A vigilant customer spotted a card reading “skimming” device fitted to a pump at a Tesco filling station.

The equipment, which included a miniature camera, was fitted to pump 16 at Tesco in Lower High Street, Watford, by 27-year-old Sorin Marin.

Marin was part of a Romanian gang which targeted self payment petrol pumps, recording customers’ details for the cards to be cloned and used with their own PIN numbers.

Marin and another man pulled onto the forecourt of the petrol station on September 25, and fitted the device before driving off to the superstore car park without buying any fuel.

Later that same day Caroline Lovell went to fill up at the pump and noticed a suspicious looking plastic strap had fallen from the machine.

She alerted staff, who closed the pump.
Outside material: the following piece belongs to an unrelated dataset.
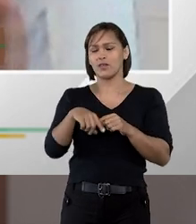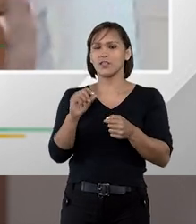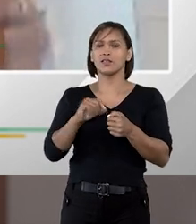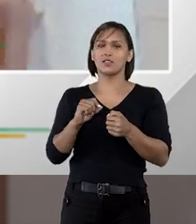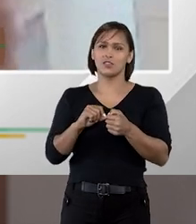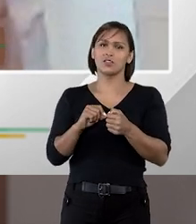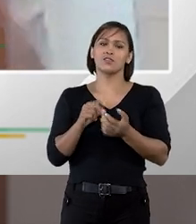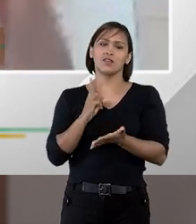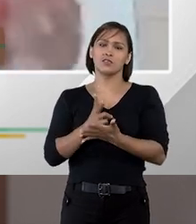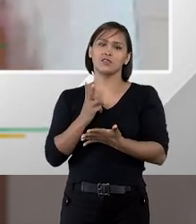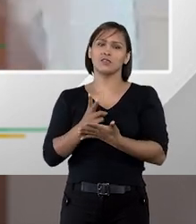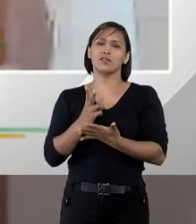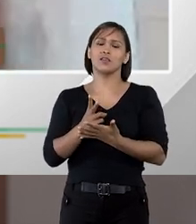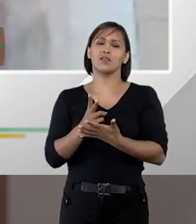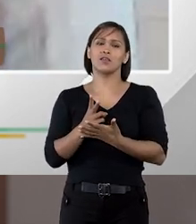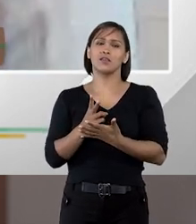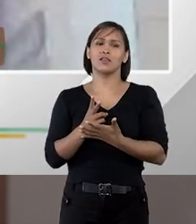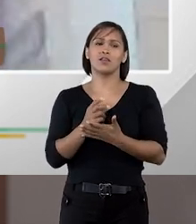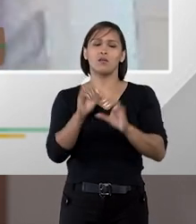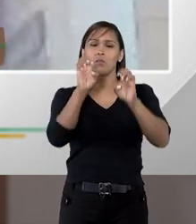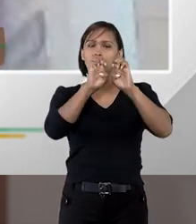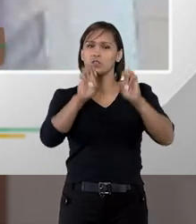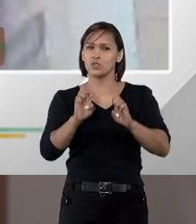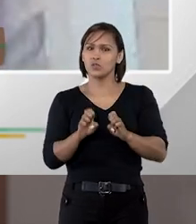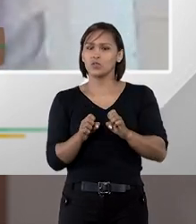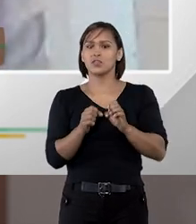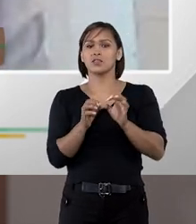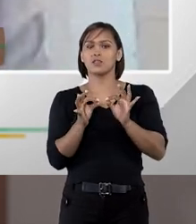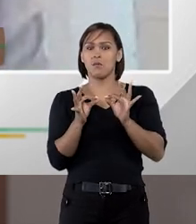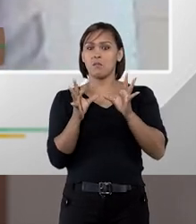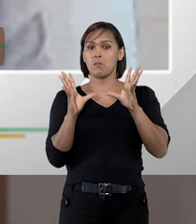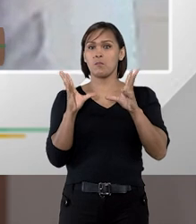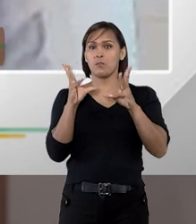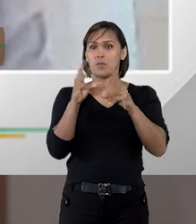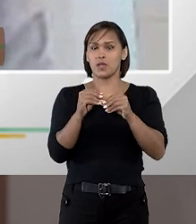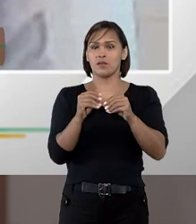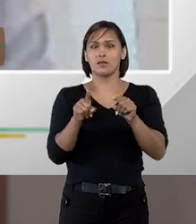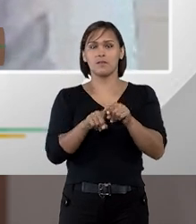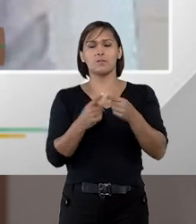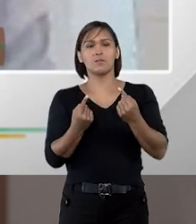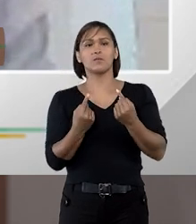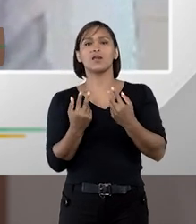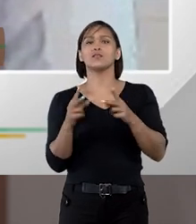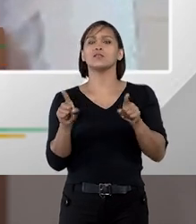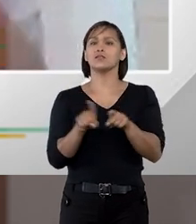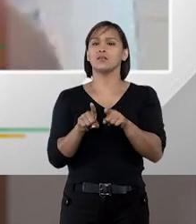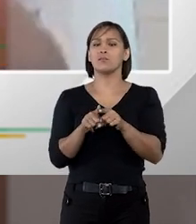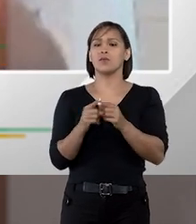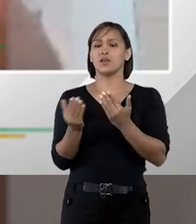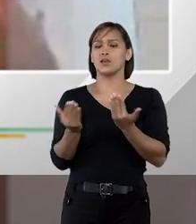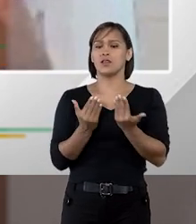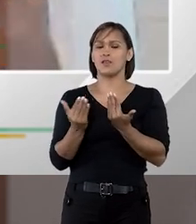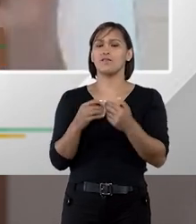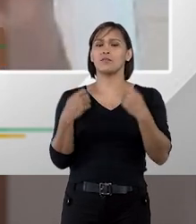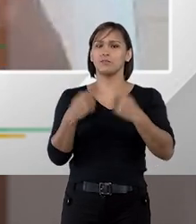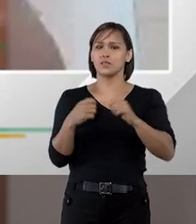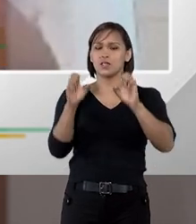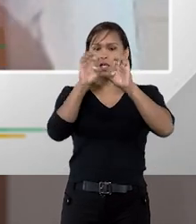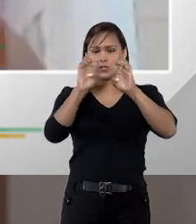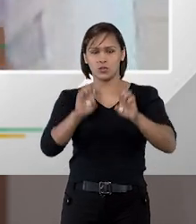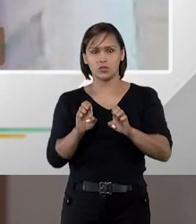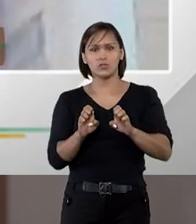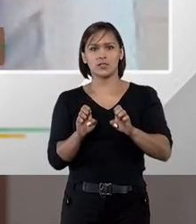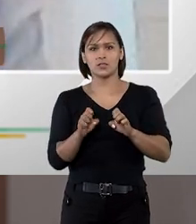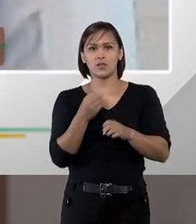efetivamente seguir aí uma estruturação bem complexa mas ao mesmo tempo que ela vai depender de uma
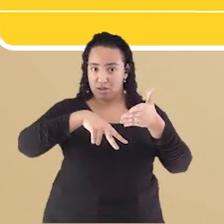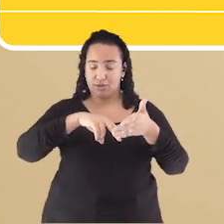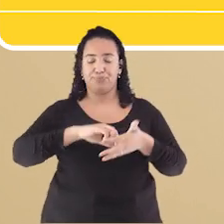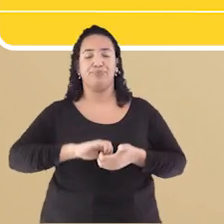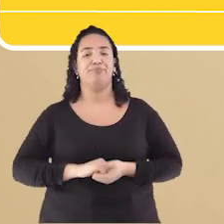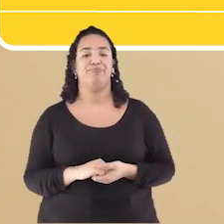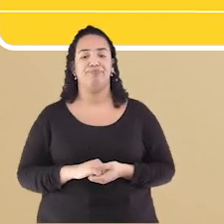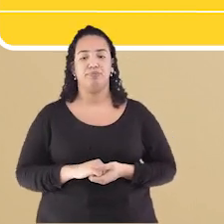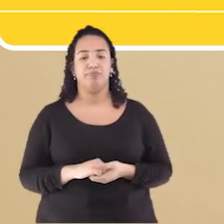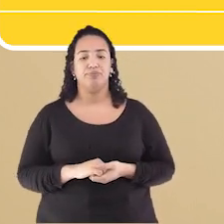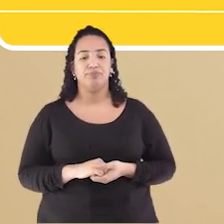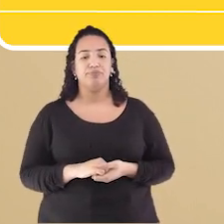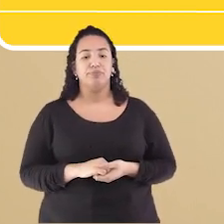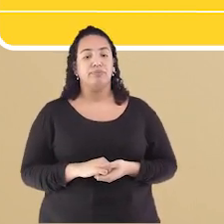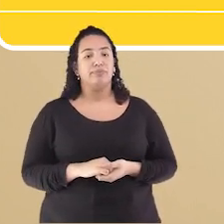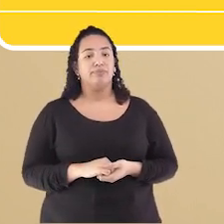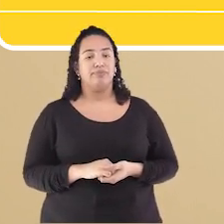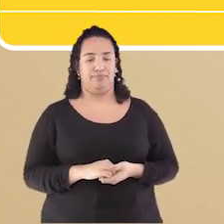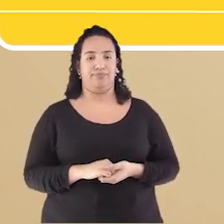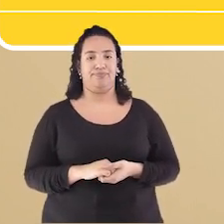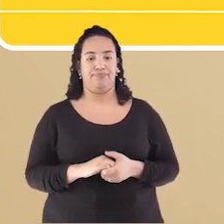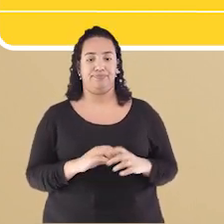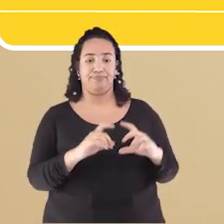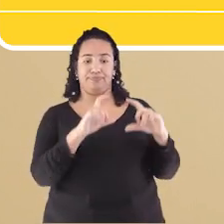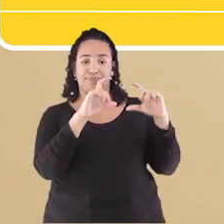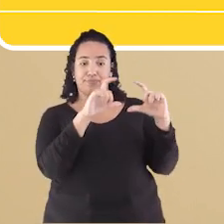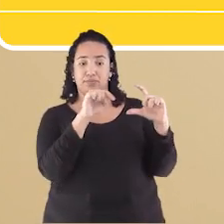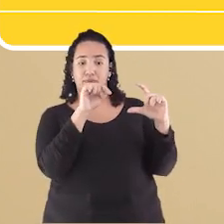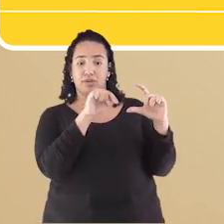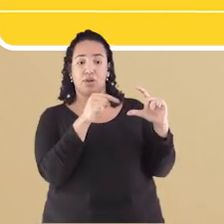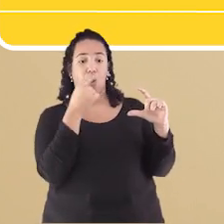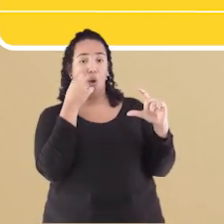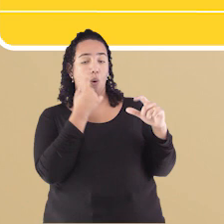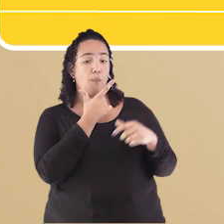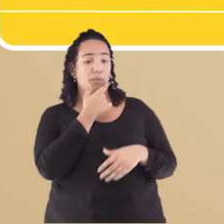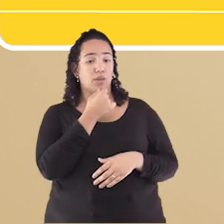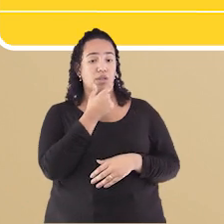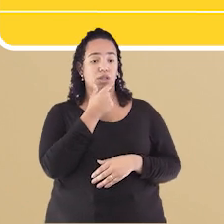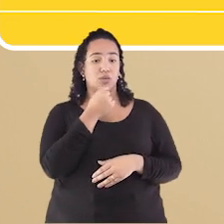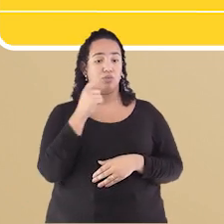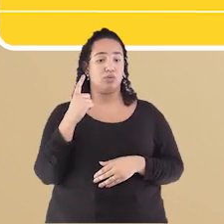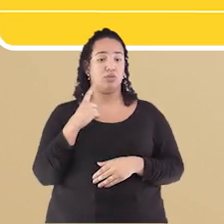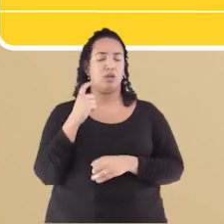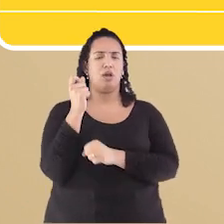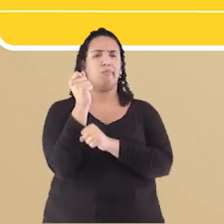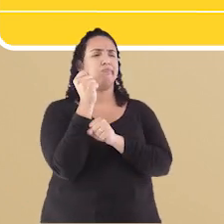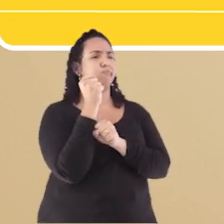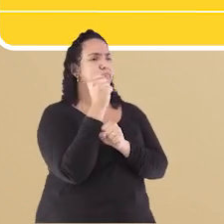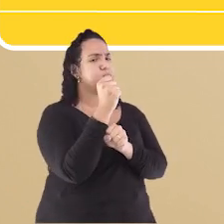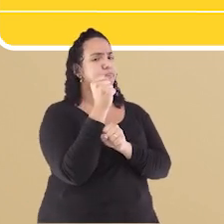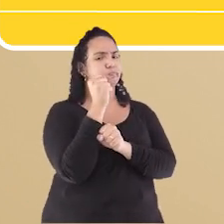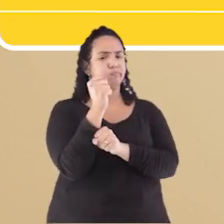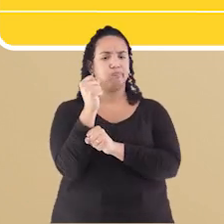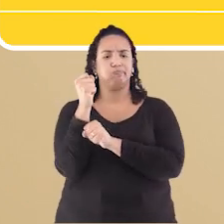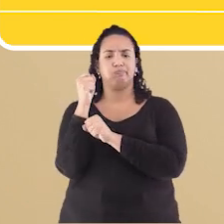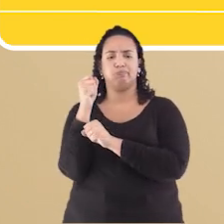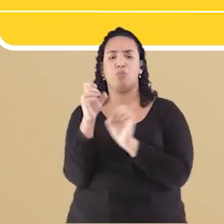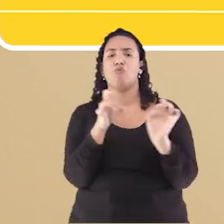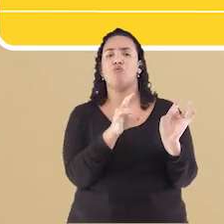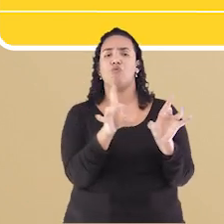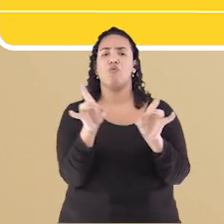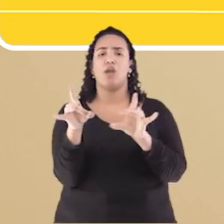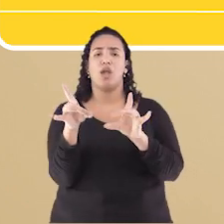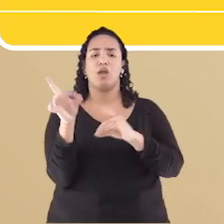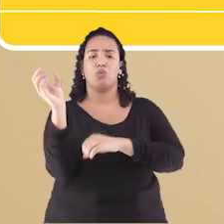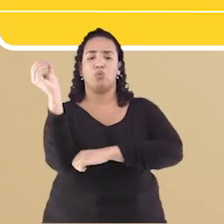Do Armandinho No primeiro quadrinho Aparece Armandinho Com uma placa Onde está escrito Vendo o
Moments later Marin and an accomplice pulled up in the same VW van as before and went to fill up a can from the pump. He was prevented by staff and drove off.

The police were called and a description of the van put out which led to Marin’s arrest on suspicion of fraud, in Wiggenhall Road, Watford.

A search of his home address in Waterloo Road, Romford, uncovered items for cloning credit cards.

Marin pleaded guilty at a previous hearing to possession of an article for use of fraud and possession of cannabis and sentence was adjourned to St Albans Crown Court on Friday.

His defence said Marin was a “fitter” low down in the operation who had installed two to three of the devices at various garages for about a month before he was caught.

A plasterer by trade, work dried up in the beginning of 2008 and the fellow Romanians he was sharing a home with got him involved to pay his way.

Judge Martin Griffith was told Marin had a drink problem, consuming 20 cans of lager a day, to which the judge interjected: “It amazes me how people that cannot find money for the rent always seem to find it for the beers.”

Marin was sentenced to ten months imprisonment, of which he will serve half. With 139 days on remand counting he will be out in a matter of weeks.

Judge Griffith said: “A large number of people have suffered the effects of credit card cloning. It not only allows criminals to obtain goods without paying for them, but also causes extra expense to all of us, because no doubt the credit card companies have a way of passing on those losses they suffer.”